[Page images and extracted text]
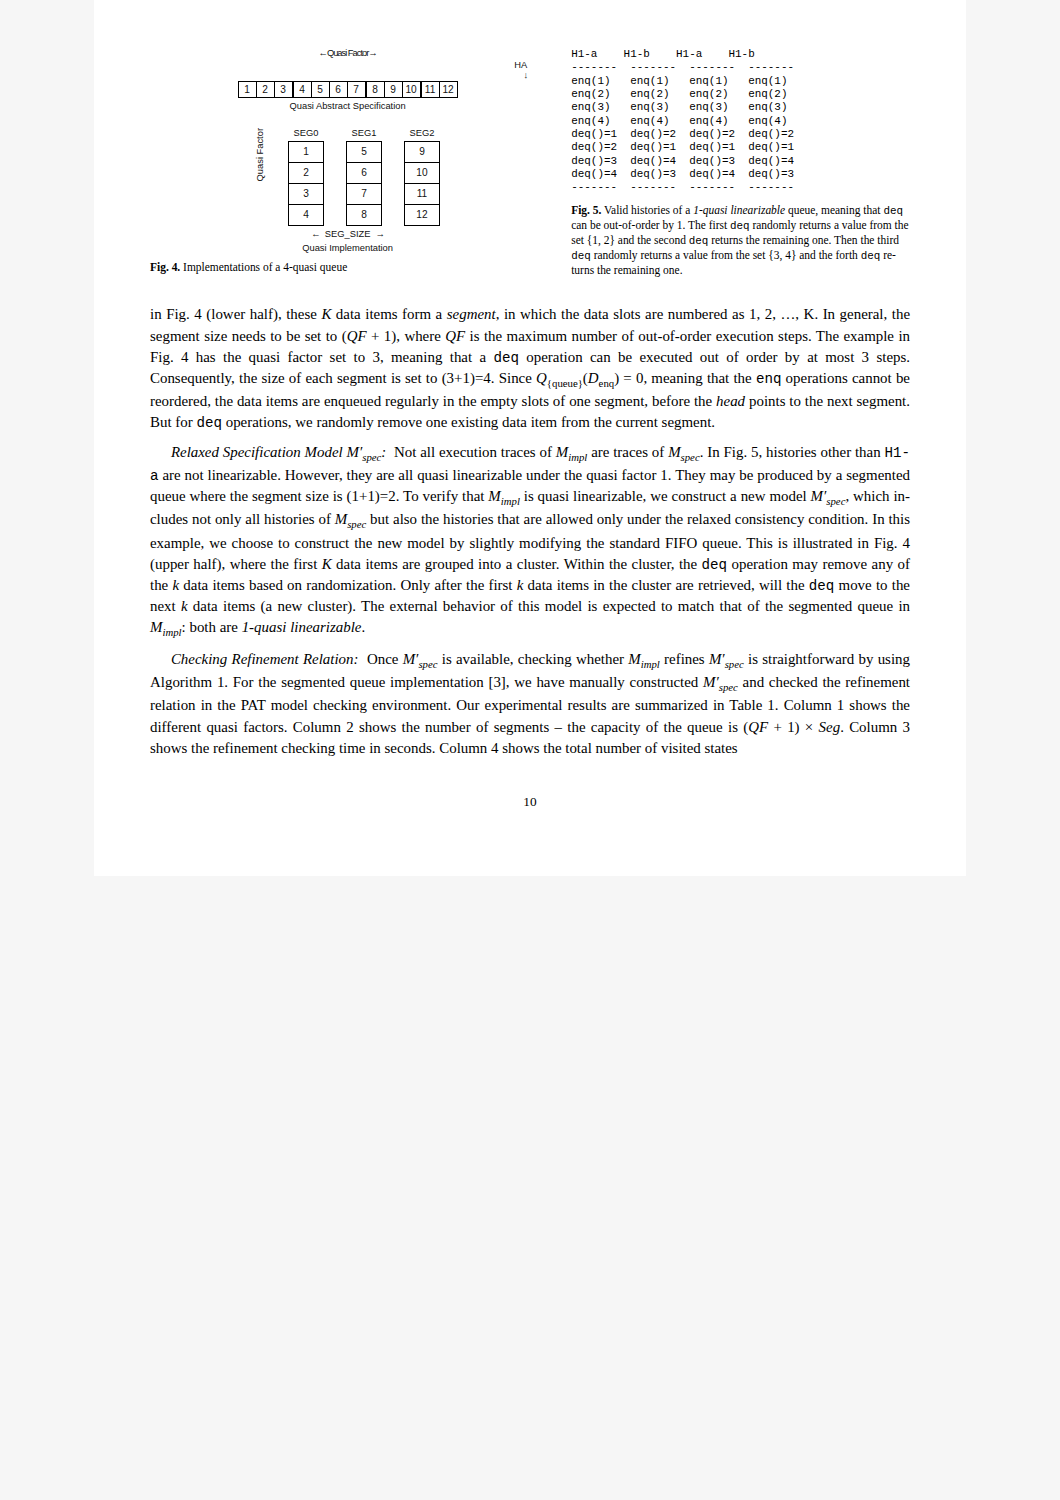←Quasi Factor→
HA
↓
| 1 | 2 | 3 | 4 | 5 | 6 | 7 | 8 | 9 | 10 | 11 | 12 |
Quasi Abstract Specification
Quasi Factor
SEG0
| 1 |
| 2 |
| 3 |
| 4 |
SEG1
| 5 |
| 6 |
| 7 |
| 8 |
SEG2
| 9 |
| 10 |
| 11 |
| 12 |
← SEG_SIZE →
Quasi Implementation
Fig. 4. Implementations of a 4-quasi queue
H1-a H1-b H1-a H1-b ------- ------- ------- ------- enq(1) enq(1) enq(1) enq(1) enq(2) enq(2) enq(2) enq(2) enq(3) enq(3) enq(3) enq(3) enq(4) enq(4) enq(4) enq(4) deq()=1 deq()=2 deq()=2 deq()=2 deq()=2 deq()=1 deq()=1 deq()=1 deq()=3 deq()=4 deq()=3 deq()=4 deq()=4 deq()=3 deq()=4 deq()=3 ------- ------- ------- -------
Fig. 5. Valid histories of a 1-quasi linearizable queue, meaning that deq can be out-of-order by 1. The first deq randomly returns a value from the set {1, 2} and the second deq returns the remaining one. Then the third deq randomly returns a value from the set {3, 4} and the forth deq returns the remaining one.
in Fig. 4 (lower half), these K data items form a segment, in which the data slots are numbered as 1, 2, …, K. In general, the segment size needs to be set to (QF + 1), where QF is the maximum number of out-of-order execution steps. The example in Fig. 4 has the quasi factor set to 3, meaning that a deq operation can be executed out of order by at most 3 steps. Consequently, the size of each segment is set to (3+1)=4. Since Q{queue}(Denq) = 0, meaning that the enq operations cannot be reordered, the data items are enqueued regularly in the empty slots of one segment, before the head points to the next segment. But for deq operations, we randomly remove one existing data item from the current segment.
Relaxed Specification Model M′spec: Not all execution traces of Mimpl are traces of Mspec. In Fig. 5, histories other than H1-a are not linearizable. However, they are all quasi linearizable under the quasi factor 1. They may be produced by a segmented queue where the segment size is (1+1)=2. To verify that Mimpl is quasi linearizable, we construct a new model M′spec, which includes not only all histories of Mspec but also the histories that are allowed only under the relaxed consistency condition. In this example, we choose to construct the new model by slightly modifying the standard FIFO queue. This is illustrated in Fig. 4 (upper half), where the first K data items are grouped into a cluster. Within the cluster, the deq operation may remove any of the k data items based on randomization. Only after the first k data items in the cluster are retrieved, will the deq move to the next k data items (a new cluster). The external behavior of this model is expected to match that of the segmented queue in Mimpl: both are 1-quasi linearizable.
Checking Refinement Relation: Once M′spec is available, checking whether Mimpl refines M′spec is straightforward by using Algorithm 1. For the segmented queue implementation [3], we have manually constructed M′spec and checked the refinement relation in the PAT model checking environment. Our experimental results are summarized in Table 1. Column 1 shows the different quasi factors. Column 2 shows the number of segments – the capacity of the queue is (QF + 1) × Seg. Column 3 shows the refinement checking time in seconds. Column 4 shows the total number of visited states
10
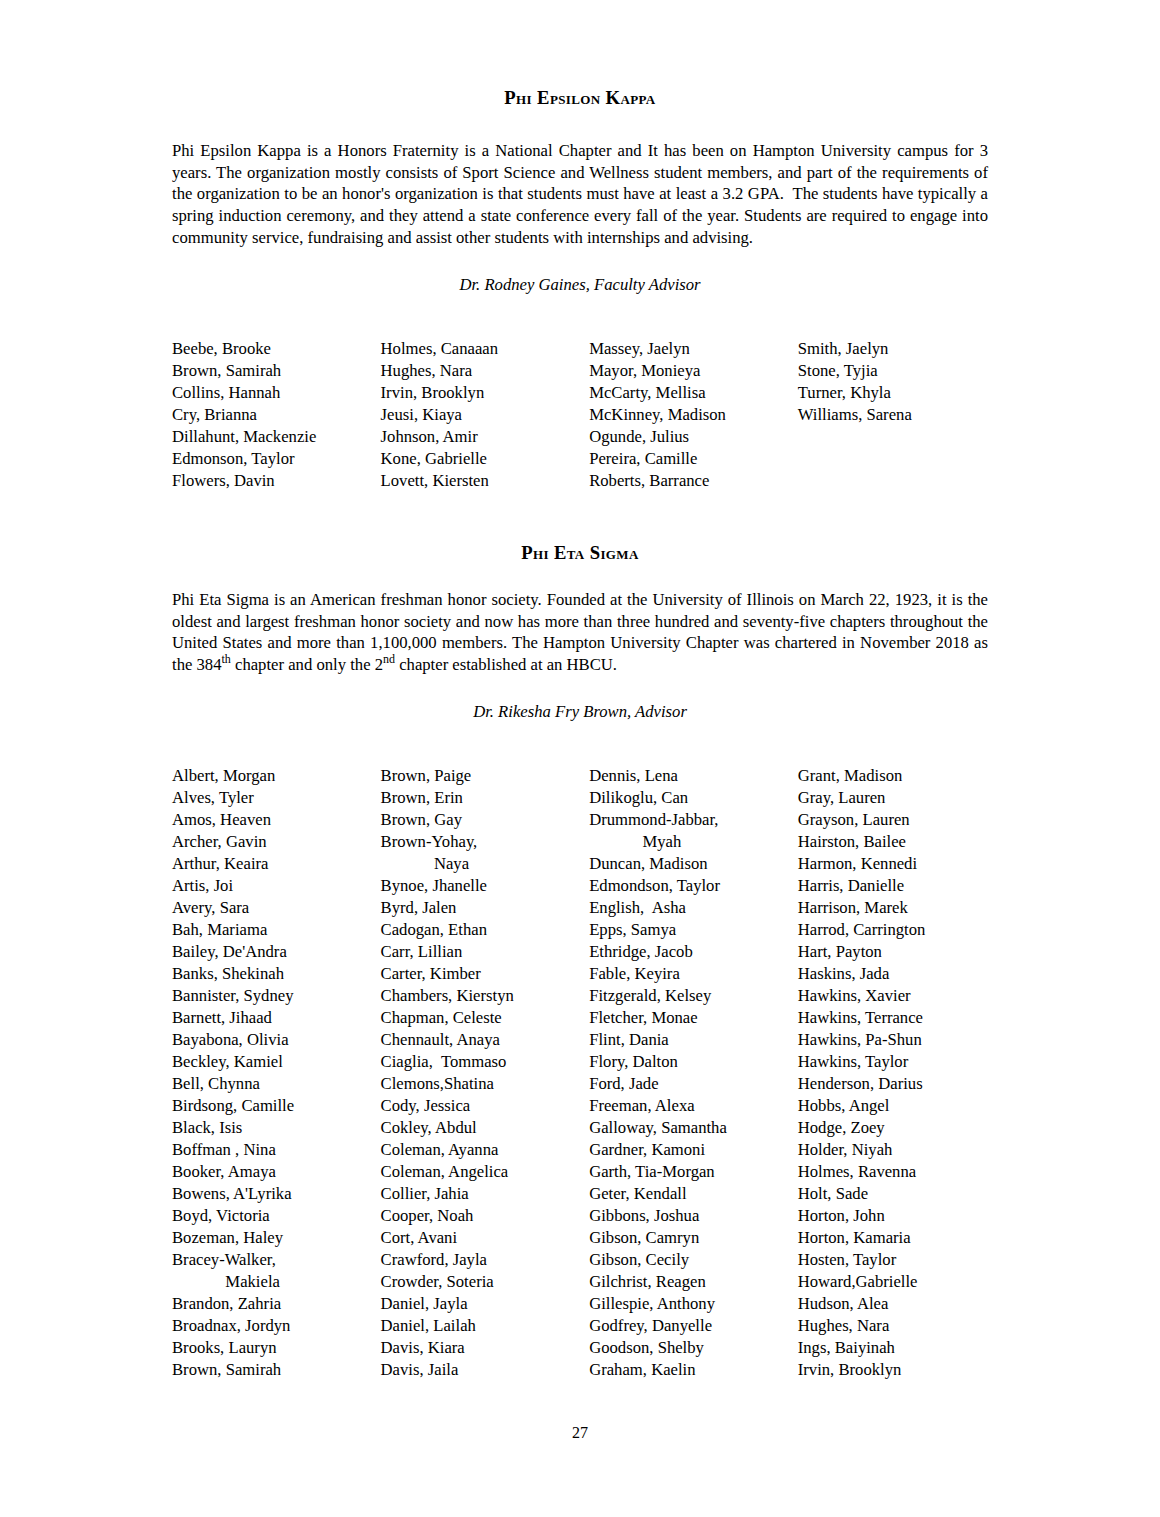Phi Epsilon Kappa
Phi Epsilon Kappa is a Honors Fraternity is a National Chapter and It has been on Hampton University campus for 3 years. The organization mostly consists of Sport Science and Wellness student members, and part of the requirements of the organization to be an honor's organization is that students must have at least a 3.2 GPA. The students have typically a spring induction ceremony, and they attend a state conference every fall of the year. Students are required to engage into community service, fundraising and assist other students with internships and advising.
Dr. Rodney Gaines, Faculty Advisor
Beebe, Brooke
Brown, Samirah
Collins, Hannah
Cry, Brianna
Dillahunt, Mackenzie
Edmonson, Taylor
Flowers, Davin
Holmes, Canaaan
Hughes, Nara
Irvin, Brooklyn
Jeusi, Kiaya
Johnson, Amir
Kone, Gabrielle
Lovett, Kiersten
Massey, Jaelyn
Mayor, Monieya
McCarty, Mellisa
McKinney, Madison
Ogunde, Julius
Pereira, Camille
Roberts, Barrance
Smith, Jaelyn
Stone, Tyjia
Turner, Khyla
Williams, Sarena
Phi Eta Sigma
Phi Eta Sigma is an American freshman honor society. Founded at the University of Illinois on March 22, 1923, it is the oldest and largest freshman honor society and now has more than three hundred and seventy-five chapters throughout the United States and more than 1,100,000 members. The Hampton University Chapter was chartered in November 2018 as the 384th chapter and only the 2nd chapter established at an HBCU.
Dr. Rikesha Fry Brown, Advisor
Albert, Morgan
Alves, Tyler
Amos, Heaven
Archer, Gavin
Arthur, Keaira
Artis, Joi
Avery, Sara
Bah, Mariama
Bailey, De'Andra
Banks, Shekinah
Bannister, Sydney
Barnett, Jihaad
Bayabona, Olivia
Beckley, Kamiel
Bell, Chynna
Birdsong, Camille
Black, Isis
Boffman , Nina
Booker, Amaya
Bowens, A'Lyrika
Boyd, Victoria
Bozeman, Haley
Bracey-Walker,
Makiela
Brandon, Zahria
Broadnax, Jordyn
Brooks, Lauryn
Brown, Samirah
Brown, Paige
Brown, Erin
Brown, Gay
Brown-Yohay,
Naya
Bynoe, Jhanelle
Byrd, Jalen
Cadogan, Ethan
Carr, Lillian
Carter, Kimber
Chambers, Kierstyn
Chapman, Celeste
Chennault, Anaya
Ciaglia, Tommaso
Clemons,Shatina
Cody, Jessica
Cokley, Abdul
Coleman, Ayanna
Coleman, Angelica
Collier, Jahia
Cooper, Noah
Cort, Avani
Crawford, Jayla
Crowder, Soteria
Daniel, Jayla
Daniel, Lailah
Davis, Kiara
Davis, Jaila
Dennis, Lena
Dilikoglu, Can
Drummond-Jabbar,
Myah
Duncan, Madison
Edmondson, Taylor
English, Asha
Epps, Samya
Ethridge, Jacob
Fable, Keyira
Fitzgerald, Kelsey
Fletcher, Monae
Flint, Dania
Flory, Dalton
Ford, Jade
Freeman, Alexa
Galloway, Samantha
Gardner, Kamoni
Garth, Tia-Morgan
Geter, Kendall
Gibbons, Joshua
Gibson, Camryn
Gibson, Cecily
Gilchrist, Reagen
Gillespie, Anthony
Godfrey, Danyelle
Goodson, Shelby
Graham, Kaelin
Grant, Madison
Gray, Lauren
Grayson, Lauren
Hairston, Bailee
Harmon, Kennedi
Harris, Danielle
Harrison, Marek
Harrod, Carrington
Hart, Payton
Haskins, Jada
Hawkins, Xavier
Hawkins, Terrance
Hawkins, Pa-Shun
Hawkins, Taylor
Henderson, Darius
Hobbs, Angel
Hodge, Zoey
Holder, Niyah
Holmes, Ravenna
Holt, Sade
Horton, John
Horton, Kamaria
Hosten, Taylor
Howard,Gabrielle
Hudson, Alea
Hughes, Nara
Ings, Baiyinah
Irvin, Brooklyn
27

TASK TO CARRY OUT |
Pictures are to be dropped, and every record is to be copied exactly.

ANSWER |
←Quasi Factor→
HA
↓
| 1 | 2 | 3 | 4 | 5 | 6 | 7 | 8 | 9 | 10 | 11 | 12 |
Quasi Abstract Specification
Quasi Factor
SEG0
| 1 |
| 2 |
| 3 |
| 4 |
SEG1
| 5 |
| 6 |
| 7 |
| 8 |
SEG2
| 9 |
| 10 |
| 11 |
| 12 |
← SEG_SIZE →
Quasi Implementation
Fig. 4. Implementations of a 4-quasi queue
H1-a H1-b H1-a H1-b ------- ------- ------- ------- enq(1) enq(1) enq(1) enq(1) enq(2) enq(2) enq(2) enq(2) enq(3) enq(3) enq(3) enq(3) enq(4) enq(4) enq(4) enq(4) deq()=1 deq()=2 deq()=2 deq()=2 deq()=2 deq()=1 deq()=1 deq()=1 deq()=3 deq()=4 deq()=3 deq()=4 deq()=4 deq()=3 deq()=4 deq()=3 ------- ------- ------- -------
Fig. 5. Valid histories of a 1-quasi linearizable queue, meaning that deq can be out-of-order by 1. The first deq randomly returns a value from the set {1, 2} and the second deq returns the remaining one. Then the third deq randomly returns a value from the set {3, 4} and the forth deq returns the remaining one.
in Fig. 4 (lower half), these K data items form a segment, in which the data slots are numbered as 1, 2, …, K. In general, the segment size needs to be set to (QF + 1), where QF is the maximum number of out-of-order execution steps. The example in Fig. 4 has the quasi factor set to 3, meaning that a deq operation can be executed out of order by at most 3 steps. Consequently, the size of each segment is set to (3+1)=4. Since Q{queue}(Denq) = 0, meaning that the enq operations cannot be reordered, the data items are enqueued regularly in the empty slots of one segment, before the head points to the next segment. But for deq operations, we randomly remove one existing data item from the current segment.
Relaxed Specification Model M′spec: Not all execution traces of Mimpl are traces of Mspec. In Fig. 5, histories other than H1-a are not linearizable. However, they are all quasi linearizable under the quasi factor 1. They may be produced by a segmented queue where the segment size is (1+1)=2. To verify that Mimpl is quasi linearizable, we construct a new model M′spec, which includes not only all histories of Mspec but also the histories that are allowed only under the relaxed consistency condition. In this example, we choose to construct the new model by slightly modifying the standard FIFO queue. This is illustrated in Fig. 4 (upper half), where the first K data items are grouped into a cluster. Within the cluster, the deq operation may remove any of the k data items based on randomization. Only after the first k data items in the cluster are retrieved, will the deq move to the next k data items (a new cluster). The external behavior of this model is expected to match that of the segmented queue in Mimpl: both are 1-quasi linearizable.
Checking Refinement Relation: Once M′spec is available, checking whether Mimpl refines M′spec is straightforward by using Algorithm 1. For the segmented queue implementation [3], we have manually constructed M′spec and checked the refinement relation in the PAT model checking environment. Our experimental results are summarized in Table 1. Column 1 shows the different quasi factors. Column 2 shows the number of segments – the capacity of the queue is (QF + 1) × Seg. Column 3 shows the refinement checking time in seconds. Column 4 shows the total number of visited states
10
Phi Epsilon Kappa
Phi Epsilon Kappa is a Honors Fraternity is a National Chapter and It has been on Hampton University campus for 3 years. The organization mostly consists of Sport Science and Wellness student members, and part of the requirements of the organization to be an honor's organization is that students must have at least a 3.2 GPA. The students have typically a spring induction ceremony, and they attend a state conference every fall of the year. Students are required to engage into community service, fundraising and assist other students with internships and advising.
Dr. Rodney Gaines, Faculty Advisor
Beebe, Brooke
Brown, Samirah
Collins, Hannah
Cry, Brianna
Dillahunt, Mackenzie
Edmonson, Taylor
Flowers, Davin
Holmes, Canaaan
Hughes, Nara
Irvin, Brooklyn
Jeusi, Kiaya
Johnson, Amir
Kone, Gabrielle
Lovett, Kiersten
Massey, Jaelyn
Mayor, Monieya
McCarty, Mellisa
McKinney, Madison
Ogunde, Julius
Pereira, Camille
Roberts, Barrance
Smith, Jaelyn
Stone, Tyjia
Turner, Khyla
Williams, Sarena
Phi Eta Sigma
Phi Eta Sigma is an American freshman honor society. Founded at the University of Illinois on March 22, 1923, it is the oldest and largest freshman honor society and now has more than three hundred and seventy-five chapters throughout the United States and more than 1,100,000 members. The Hampton University Chapter was chartered in November 2018 as the 384th chapter and only the 2nd chapter established at an HBCU.
Dr. Rikesha Fry Brown, Advisor
Albert, Morgan
Alves, Tyler
Amos, Heaven
Archer, Gavin
Arthur, Keaira
Artis, Joi
Avery, Sara
Bah, Mariama
Bailey, De'Andra
Banks, Shekinah
Bannister, Sydney
Barnett, Jihaad
Bayabona, Olivia
Beckley, Kamiel
Bell, Chynna
Birdsong, Camille
Black, Isis
Boffman , Nina
Booker, Amaya
Bowens, A'Lyrika
Boyd, Victoria
Bozeman, Haley
Bracey-Walker,
Makiela
Brandon, Zahria
Broadnax, Jordyn
Brooks, Lauryn
Brown, Samirah
Brown, Paige
Brown, Erin
Brown, Gay
Brown-Yohay,
Naya
Bynoe, Jhanelle
Byrd, Jalen
Cadogan, Ethan
Carr, Lillian
Carter, Kimber
Chambers, Kierstyn
Chapman, Celeste
Chennault, Anaya
Ciaglia, Tommaso
Clemons,Shatina
Cody, Jessica
Cokley, Abdul
Coleman, Ayanna
Coleman, Angelica
Collier, Jahia
Cooper, Noah
Cort, Avani
Crawford, Jayla
Crowder, Soteria
Daniel, Jayla
Daniel, Lailah
Davis, Kiara
Davis, Jaila
Dennis, Lena
Dilikoglu, Can
Drummond-Jabbar,
Myah
Duncan, Madison
Edmondson, Taylor
English, Asha
Epps, Samya
Ethridge, Jacob
Fable, Keyira
Fitzgerald, Kelsey
Fletcher, Monae
Flint, Dania
Flory, Dalton
Ford, Jade
Freeman, Alexa
Galloway, Samantha
Gardner, Kamoni
Garth, Tia-Morgan
Geter, Kendall
Gibbons, Joshua
Gibson, Camryn
Gibson, Cecily
Gilchrist, Reagen
Gillespie, Anthony
Godfrey, Danyelle
Goodson, Shelby
Graham, Kaelin
Grant, Madison
Gray, Lauren
Grayson, Lauren
Hairston, Bailee
Harmon, Kennedi
Harris, Danielle
Harrison, Marek
Harrod, Carrington
Hart, Payton
Haskins, Jada
Hawkins, Xavier
Hawkins, Terrance
Hawkins, Pa-Shun
Hawkins, Taylor
Henderson, Darius
Hobbs, Angel
Hodge, Zoey
Holder, Niyah
Holmes, Ravenna
Holt, Sade
Horton, John
Horton, Kamaria
Hosten, Taylor
Howard,Gabrielle
Hudson, Alea
Hughes, Nara
Ings, Baiyinah
Irvin, Brooklyn
27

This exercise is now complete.